Un été brûlant
de Tim Pears

critiqué par Fanou03, le 16 juin 2020
(* - 48 ans)


La note:  étoiles
En attendant la pluie
Un livre vient à vous parfois par son titre qui vous interpelle ou vous intrigue, mais parfois aussi par sa couverture : ce fut le cas en ce qui me concerne avec Un été brûlant de Tim Pears. Sur cette couverture on y voit une jeune fille dans un champ récemment moissonné, vêtue des attributs de l’adolescence décontractée. Short en jean effrangé, chemise sans manche, elle est légèrement de côté, penchant sa tête pensivement, avec mélancolie peut-être, tenant dans sa main un brin de paille.

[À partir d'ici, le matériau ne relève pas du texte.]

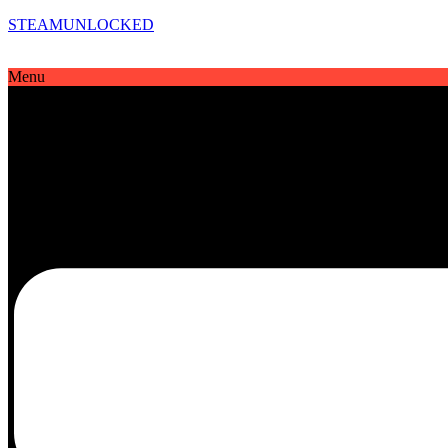
STEAMUNLOCKED
Menu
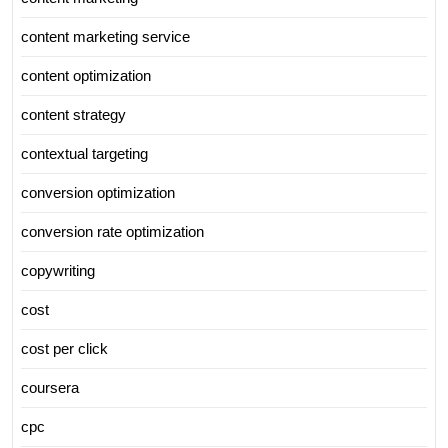
content marketing service
content optimization
content strategy
contextual targeting
conversion optimization
conversion rate optimization
copywriting
cost
cost per click
coursera
cpc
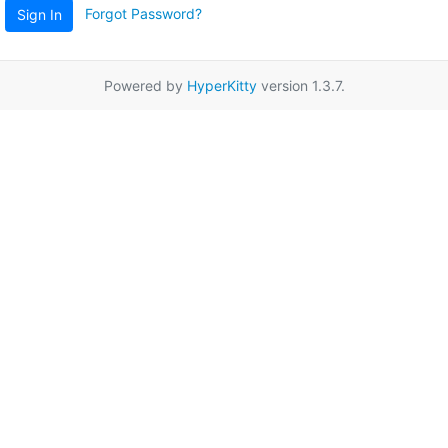
Forgot Password?
Sign In
Powered by
HyperKitty
version 1.3.7.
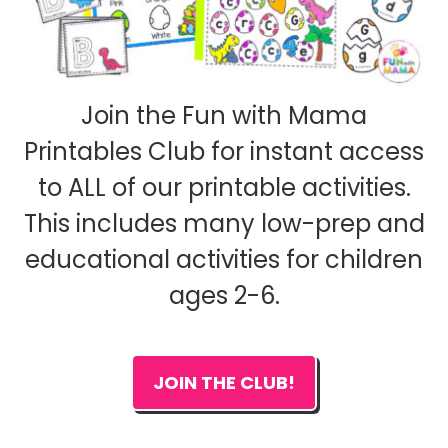
Join the Fun with Mama
Printables Club for instant access
to ALL of our printable activities.
This includes many low-prep and
educational activities for children
ages 2-6.
JOIN THE CLUB!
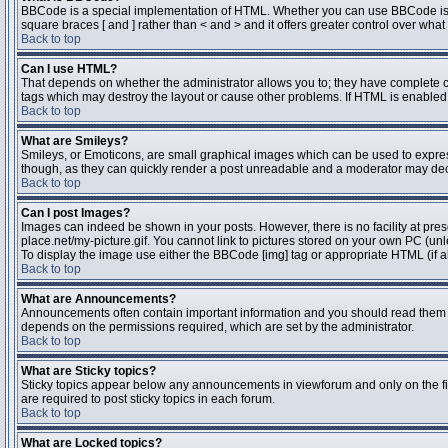
BBCode is a special implementation of HTML. Whether you can use BBCode is dete
square braces [ and ] rather than < and > and it offers greater control over 
Back to top
Can I use HTML?
That depends on whether the administrator allows you to; they have complete contr
tags which may destroy the layout or cause other problems. If HTML is enabled y
Back to top
What are Smileys?
Smileys, or Emoticons, are small graphical images which can be used to express 
though, as they can quickly render a post unreadable and a moderator may deci
Back to top
Can I post Images?
Images can indeed be shown in your posts. However, there is no facility at pres
place.net/my-picture.gif. You cannot link to pictures stored on your own PC (un
To display the image use either the BBCode [img] tag or appropriate HTML (if a
Back to top
What are Announcements?
Announcements often contain important information and you should read them 
depends on the permissions required, which are set by the administrator.
Back to top
What are Sticky topics?
Sticky topics appear below any announcements in viewforum and only on the fi
are required to post sticky topics in each forum.
Back to top
What are Locked topics?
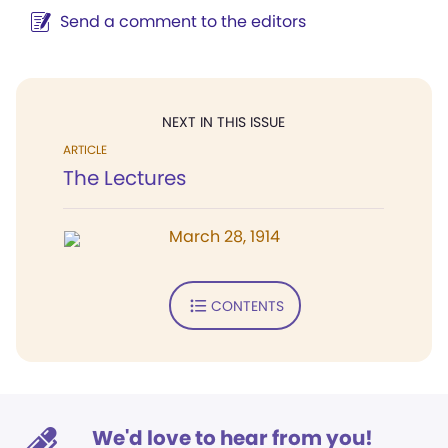
Send a comment to the editors
NEXT IN THIS ISSUE
ARTICLE
The Lectures
March 28, 1914
CONTENTS
We'd love to hear from you!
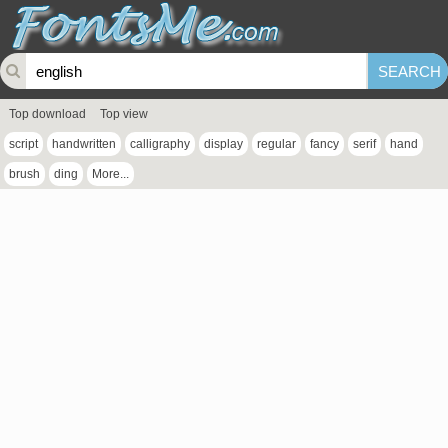
Top download
Top view
script
handwritten
calligraphy
display
regular
fancy
serif
hand
brush
ding
More...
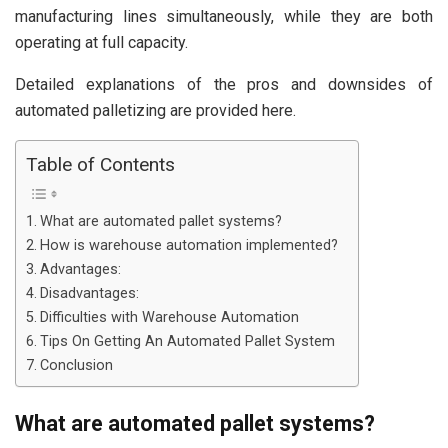
manufacturing lines simultaneously, while they are both
operating at full capacity.
Detailed explanations of the pros and downsides of
automated palletizing are provided here.
Table of Contents
What are automated pallet systems?
How is warehouse automation implemented?
Advantages:
Disadvantages:
Difficulties with Warehouse Automation
Tips On Getting An Automated Pallet System
Conclusion
What are automated pallet systems?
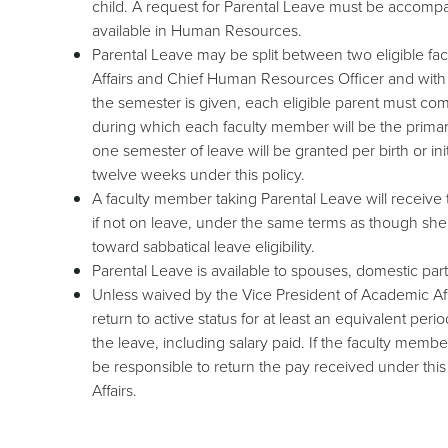
child. A request for Parental Leave must be accompani
available in Human Resources.
Parental Leave may be split between two eligible fa
Affairs and Chief Human Resources Officer and with c
the semester is given, each eligible parent must comp
during which each faculty member will be the primar
one semester of leave will be granted per birth or ini
twelve weeks under this policy.
A faculty member taking Parental Leave will receive
if not on leave, under the same terms as though she
toward sabbatical leave eligibility.
Parental Leave is available to spouses, domestic part
Unless waived by the Vice President of Academic Aff
return to active status for at least an equivalent peri
the leave, including salary paid. If the faculty mem
be responsible to return the pay received under thi
Affairs.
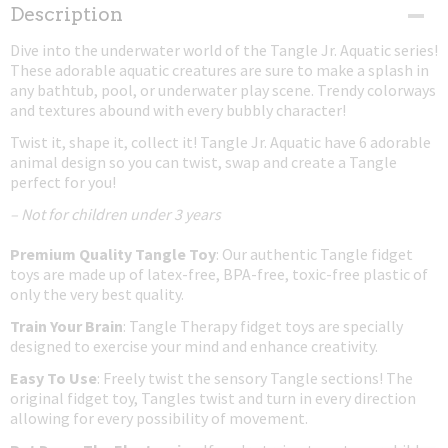
Net weight
Description
0,03 Kg
Dive into the underwater world of the Tangle Jr. Aquatic series!
Dimensions (l,w,h)
These adorable aquatic creatures are sure to make a splash in
17,50 x 4 x 0,80 cm
any bathtub, pool, or underwater play scene. Trendy colorways
and textures abound with every bubbly character!
Twist it, shape it, collect it! Tangle Jr. Aquatic have 6 adorable
animal design so you can twist, swap and create a Tangle
perfect for you!
– Not for children under 3 years
Premium Quality Tangle Toy
: Our authentic Tangle fidget
toys are made up of latex-free, BPA-free, toxic-free plastic of
only the very best quality.
Train Your Brain
: Tangle Therapy fidget toys are specially
designed to exercise your mind and enhance creativity.
Easy To Use
: Freely twist the sensory Tangle sections! The
original fidget toy, Tangles twist and turn in every direction
allowing for every possibility of movement.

L’image est retraitée avec des tons ocre et des nuances orangées. Cette couverture est une admirable évocation du contenu du livre.

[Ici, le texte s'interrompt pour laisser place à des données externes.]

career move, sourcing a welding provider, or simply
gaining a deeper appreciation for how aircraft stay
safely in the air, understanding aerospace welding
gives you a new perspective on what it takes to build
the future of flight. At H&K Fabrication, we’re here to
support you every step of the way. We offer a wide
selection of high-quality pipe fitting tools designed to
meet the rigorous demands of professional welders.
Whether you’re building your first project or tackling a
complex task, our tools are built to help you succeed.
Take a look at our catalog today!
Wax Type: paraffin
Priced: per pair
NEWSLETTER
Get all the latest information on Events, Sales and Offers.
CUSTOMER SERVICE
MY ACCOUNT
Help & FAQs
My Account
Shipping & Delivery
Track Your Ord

Un été brûlant est en effet un superbe roman d’ambiance, languide comme le sont les étés caniculaires plein d’ennui, de chaleur et de soif. Tout semble s’être figé dans un long étirement du temps. Le récit, contrairement à ce que le laisse présager le titre français de l’œuvre, se déroule en effet en de septembre à octobre; les jeunes gens traînent leur désœuvrement, car l’école n’a pas repris dans cette Angleterre plongée dans une grève générale du début des années 1980. L’œuvre cultive ce temps immobile : rien ne progresse vraiment, d’autant plus que les chroniques du temps passé, évoquées notamment par la grand-mère d’Alison, alternent avec les chroniques du temps présent, cultivant une sorte d’intemporalité.

Le livre est aussi et surtout la description des hommes et des femmes qui gravitent autour de la narratrice, Alison Freemantle : par petites touches elle va ainsi croquer les personnalités des membres de sa famille, et celles de quelques autres habitants du village, comme Douglas Westcott, Maria de Graça, ou encore le Pasteur. Avec une grande douceur elle affleure leurs secrets et leurs âmes. Mais Alison mais n’est pas omnisciente : le mystère de ces êtres restent le plus souvent entiers. C’est qui est le plus beau sans doute dans ce roman (on ne saura ainsi jamais vraiment pourquoi le père d’Alison est comme retombé en enfance). On y décèle aussi la lente transformation d’Alison de son état de jeune fille à celui de jeune femme.

L’écriture de Tim Pears est ciselée et profonde. Le chapitre « Géographies de l’inconscient », dédié à l’enfance du mystérieux Douglas Westcott est à ce titre très caractéristique. Même si l’on peut regretter que l’œuvre ne soit pas un peu plus rythmée et guidée par un scénario plus marquée, Un été brûlant, délicat et sensible, offre donc un très beau moment de littérature.